“Allah, ci perdoni tutti. Non era solamente un migrante di origini maghrebine. Si chiamava Ousamma, aveva 19 anni e tanti progetti come i ragazzi di quell’età che hanno tutta una vita davanti a loro e pur di realizzarli sono disposti a scalare le montagne a mani nude.
La sua montagna era stato il Mediterraneo, e ce l’aveva fatta. A casa forse aveva lasciato una famiglia in pena che chissà quante volte avrà pregato Allah il Misericordioso per proteggere i passi di questo suo figlio. Allah lo ha fatto, non ha smesso neanche un attimo di seguirlo con la sua ombra, e di custodire i suoi sogni, che per gli uomini d’Occidente sono invece pericolosi tanto da metterli dietro le sbarre.
Li chiamano Centri di permanenza per il rimpatrio ma sono galere, e sono le peggiori, perché lì dentro, non visti da nessuno, accadono le cose peggiori, fino all’annullamento di ogni dignità. Altro che sogni!
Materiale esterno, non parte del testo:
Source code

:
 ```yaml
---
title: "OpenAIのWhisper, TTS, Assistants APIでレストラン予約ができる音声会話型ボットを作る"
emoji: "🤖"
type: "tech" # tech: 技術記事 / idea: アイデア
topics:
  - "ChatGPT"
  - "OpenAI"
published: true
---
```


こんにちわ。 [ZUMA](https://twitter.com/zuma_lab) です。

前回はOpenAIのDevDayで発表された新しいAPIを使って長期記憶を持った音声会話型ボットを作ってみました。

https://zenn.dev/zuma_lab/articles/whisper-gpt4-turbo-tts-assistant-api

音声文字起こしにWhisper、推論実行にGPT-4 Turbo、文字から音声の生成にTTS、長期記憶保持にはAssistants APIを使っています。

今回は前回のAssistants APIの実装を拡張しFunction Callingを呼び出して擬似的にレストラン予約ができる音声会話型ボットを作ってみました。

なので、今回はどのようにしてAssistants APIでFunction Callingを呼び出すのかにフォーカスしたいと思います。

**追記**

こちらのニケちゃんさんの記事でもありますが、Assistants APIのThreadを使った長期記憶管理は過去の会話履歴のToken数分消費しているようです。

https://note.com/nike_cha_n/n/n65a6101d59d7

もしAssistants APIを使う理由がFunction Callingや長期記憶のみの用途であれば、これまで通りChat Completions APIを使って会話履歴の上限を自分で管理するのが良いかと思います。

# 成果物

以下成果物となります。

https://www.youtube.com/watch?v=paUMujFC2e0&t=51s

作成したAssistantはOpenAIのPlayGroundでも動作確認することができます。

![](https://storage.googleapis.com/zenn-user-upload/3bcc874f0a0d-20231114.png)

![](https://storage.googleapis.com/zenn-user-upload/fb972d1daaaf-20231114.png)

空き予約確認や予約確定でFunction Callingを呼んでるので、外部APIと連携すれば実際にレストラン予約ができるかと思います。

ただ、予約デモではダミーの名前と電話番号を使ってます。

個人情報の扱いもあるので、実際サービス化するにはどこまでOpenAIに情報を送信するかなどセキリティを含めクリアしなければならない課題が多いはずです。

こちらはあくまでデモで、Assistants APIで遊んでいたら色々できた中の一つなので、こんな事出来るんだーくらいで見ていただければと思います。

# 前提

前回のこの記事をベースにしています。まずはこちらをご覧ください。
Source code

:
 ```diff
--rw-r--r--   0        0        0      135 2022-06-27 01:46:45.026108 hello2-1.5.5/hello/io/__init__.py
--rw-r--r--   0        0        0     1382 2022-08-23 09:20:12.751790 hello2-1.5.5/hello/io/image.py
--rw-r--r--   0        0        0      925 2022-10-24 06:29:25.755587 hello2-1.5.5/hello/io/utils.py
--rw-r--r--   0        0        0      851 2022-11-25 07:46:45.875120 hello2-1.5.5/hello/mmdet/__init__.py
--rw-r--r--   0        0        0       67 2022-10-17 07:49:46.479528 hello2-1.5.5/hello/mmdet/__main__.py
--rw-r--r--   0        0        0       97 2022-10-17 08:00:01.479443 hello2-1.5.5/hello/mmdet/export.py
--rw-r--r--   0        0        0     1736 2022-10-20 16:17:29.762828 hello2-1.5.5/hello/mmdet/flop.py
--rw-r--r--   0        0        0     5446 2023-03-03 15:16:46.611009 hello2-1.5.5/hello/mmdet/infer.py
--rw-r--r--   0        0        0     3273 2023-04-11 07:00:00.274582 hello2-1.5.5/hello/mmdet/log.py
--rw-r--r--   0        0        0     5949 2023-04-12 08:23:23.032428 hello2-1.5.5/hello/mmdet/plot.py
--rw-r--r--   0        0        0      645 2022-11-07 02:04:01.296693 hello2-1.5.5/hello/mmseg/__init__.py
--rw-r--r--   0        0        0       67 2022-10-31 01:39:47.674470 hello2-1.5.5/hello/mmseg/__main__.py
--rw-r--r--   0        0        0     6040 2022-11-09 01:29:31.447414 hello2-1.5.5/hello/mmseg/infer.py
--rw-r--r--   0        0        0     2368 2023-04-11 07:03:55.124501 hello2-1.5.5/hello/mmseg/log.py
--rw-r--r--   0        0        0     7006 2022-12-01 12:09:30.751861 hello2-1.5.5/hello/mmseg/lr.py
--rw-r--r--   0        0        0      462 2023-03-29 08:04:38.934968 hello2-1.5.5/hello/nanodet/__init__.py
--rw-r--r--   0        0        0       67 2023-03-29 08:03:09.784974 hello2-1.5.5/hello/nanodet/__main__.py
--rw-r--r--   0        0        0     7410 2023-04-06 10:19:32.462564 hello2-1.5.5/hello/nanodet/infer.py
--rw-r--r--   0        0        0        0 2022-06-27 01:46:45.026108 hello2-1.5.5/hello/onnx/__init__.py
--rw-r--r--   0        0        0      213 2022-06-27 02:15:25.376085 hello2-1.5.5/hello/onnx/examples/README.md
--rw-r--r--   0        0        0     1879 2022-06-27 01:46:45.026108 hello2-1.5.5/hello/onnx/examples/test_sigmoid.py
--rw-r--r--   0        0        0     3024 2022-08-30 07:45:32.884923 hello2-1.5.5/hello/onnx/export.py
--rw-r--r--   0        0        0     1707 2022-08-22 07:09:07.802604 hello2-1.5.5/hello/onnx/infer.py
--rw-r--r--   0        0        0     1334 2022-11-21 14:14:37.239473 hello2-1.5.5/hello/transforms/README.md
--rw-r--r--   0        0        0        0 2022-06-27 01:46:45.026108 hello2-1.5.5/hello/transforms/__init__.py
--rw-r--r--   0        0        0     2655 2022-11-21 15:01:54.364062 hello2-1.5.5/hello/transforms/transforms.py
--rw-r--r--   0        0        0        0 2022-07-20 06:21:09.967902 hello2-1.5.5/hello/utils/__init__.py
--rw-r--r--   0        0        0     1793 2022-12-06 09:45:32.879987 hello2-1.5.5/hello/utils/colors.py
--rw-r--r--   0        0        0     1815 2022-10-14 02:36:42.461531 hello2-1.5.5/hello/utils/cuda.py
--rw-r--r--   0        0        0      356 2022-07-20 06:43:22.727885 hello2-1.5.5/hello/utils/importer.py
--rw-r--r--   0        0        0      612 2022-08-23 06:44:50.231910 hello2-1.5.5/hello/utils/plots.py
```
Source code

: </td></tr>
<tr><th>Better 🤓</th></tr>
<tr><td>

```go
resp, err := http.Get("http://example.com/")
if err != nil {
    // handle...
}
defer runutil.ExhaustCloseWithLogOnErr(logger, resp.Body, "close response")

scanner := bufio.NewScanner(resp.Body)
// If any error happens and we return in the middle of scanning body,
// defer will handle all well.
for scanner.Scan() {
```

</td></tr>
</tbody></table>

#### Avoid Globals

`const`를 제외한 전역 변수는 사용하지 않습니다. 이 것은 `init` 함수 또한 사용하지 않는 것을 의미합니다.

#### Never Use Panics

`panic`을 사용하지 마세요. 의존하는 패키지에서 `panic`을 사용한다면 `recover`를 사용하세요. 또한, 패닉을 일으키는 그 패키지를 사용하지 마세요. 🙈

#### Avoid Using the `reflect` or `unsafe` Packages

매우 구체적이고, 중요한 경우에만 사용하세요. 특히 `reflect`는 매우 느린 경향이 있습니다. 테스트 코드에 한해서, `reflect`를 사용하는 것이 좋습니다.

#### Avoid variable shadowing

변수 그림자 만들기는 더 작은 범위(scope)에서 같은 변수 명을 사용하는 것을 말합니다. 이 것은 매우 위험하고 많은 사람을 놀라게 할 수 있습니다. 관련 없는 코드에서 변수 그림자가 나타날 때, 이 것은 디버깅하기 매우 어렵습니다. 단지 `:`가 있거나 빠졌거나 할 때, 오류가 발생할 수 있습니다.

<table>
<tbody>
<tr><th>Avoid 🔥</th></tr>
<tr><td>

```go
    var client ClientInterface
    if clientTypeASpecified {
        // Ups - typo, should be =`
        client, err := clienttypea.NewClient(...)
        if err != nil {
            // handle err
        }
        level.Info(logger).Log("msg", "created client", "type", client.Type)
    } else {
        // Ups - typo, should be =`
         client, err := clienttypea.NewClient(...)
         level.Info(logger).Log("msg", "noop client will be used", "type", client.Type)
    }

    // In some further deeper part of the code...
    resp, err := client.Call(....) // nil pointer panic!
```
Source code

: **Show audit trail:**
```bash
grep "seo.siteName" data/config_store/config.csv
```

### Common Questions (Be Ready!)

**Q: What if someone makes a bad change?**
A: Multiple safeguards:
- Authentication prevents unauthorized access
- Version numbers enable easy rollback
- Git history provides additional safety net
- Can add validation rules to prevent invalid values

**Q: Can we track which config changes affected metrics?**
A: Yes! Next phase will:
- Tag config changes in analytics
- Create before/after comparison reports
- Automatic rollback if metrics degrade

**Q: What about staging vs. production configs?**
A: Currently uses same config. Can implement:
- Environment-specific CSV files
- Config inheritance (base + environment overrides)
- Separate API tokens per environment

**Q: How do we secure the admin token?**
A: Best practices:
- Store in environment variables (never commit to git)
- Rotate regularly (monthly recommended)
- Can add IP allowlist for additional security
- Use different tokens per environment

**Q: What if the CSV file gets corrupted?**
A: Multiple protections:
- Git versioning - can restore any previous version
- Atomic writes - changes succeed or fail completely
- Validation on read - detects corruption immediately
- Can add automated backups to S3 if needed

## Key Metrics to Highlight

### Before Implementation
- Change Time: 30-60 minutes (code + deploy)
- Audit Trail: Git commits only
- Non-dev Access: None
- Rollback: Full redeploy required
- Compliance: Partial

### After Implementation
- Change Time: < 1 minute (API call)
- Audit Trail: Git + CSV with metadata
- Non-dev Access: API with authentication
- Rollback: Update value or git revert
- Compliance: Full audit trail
Ousamma è morto come due anni fa morì Ozaro, anche lui un ragazzo, anche lui in cerca di una vita dignitosa, anche lui, forse, con una famiglia ad attenderlo che invece non lo ha rivisto più.
Noi non sappiamo come è morto Ousamma, sappiamo solo che in quel luogo di detenzione disumana non c’era neanche un medico, come ha giustamente sottolineato il Procuratore Francesco Curcio, sappiamo che tra il 2018 e il 2022 in quel girone infernale ci sono stati almeno 35 casi di maltrattamenti e una “menomazione della dignità umana” come accertato e definito dagli stessi inquirenti, sappiamo che mentre in quei luoghi c’è una sospensione della civiltà umana, tutt’intorno c’è un mondo sonnolento, indifferente e silenzioso, come ad Auschwitz ottanta anni fa.
E sappiamo infine che davanti a questo orrore c’è ancora chi afferma che bisogna lavorare per rendere dignitosa la permanenza in quei centri.
L’inferno non lo si può rendere dignitoso, l’inferno bisogna chiuderlo. Ousamma è morto perché sta morendo l’umanità in questo nostro Paese. Allah il Misericordioso ci perdoni tutti”.
Sono le parole del Presidente Onorario Ce.St.Ri.M., don Marcello Cozzi.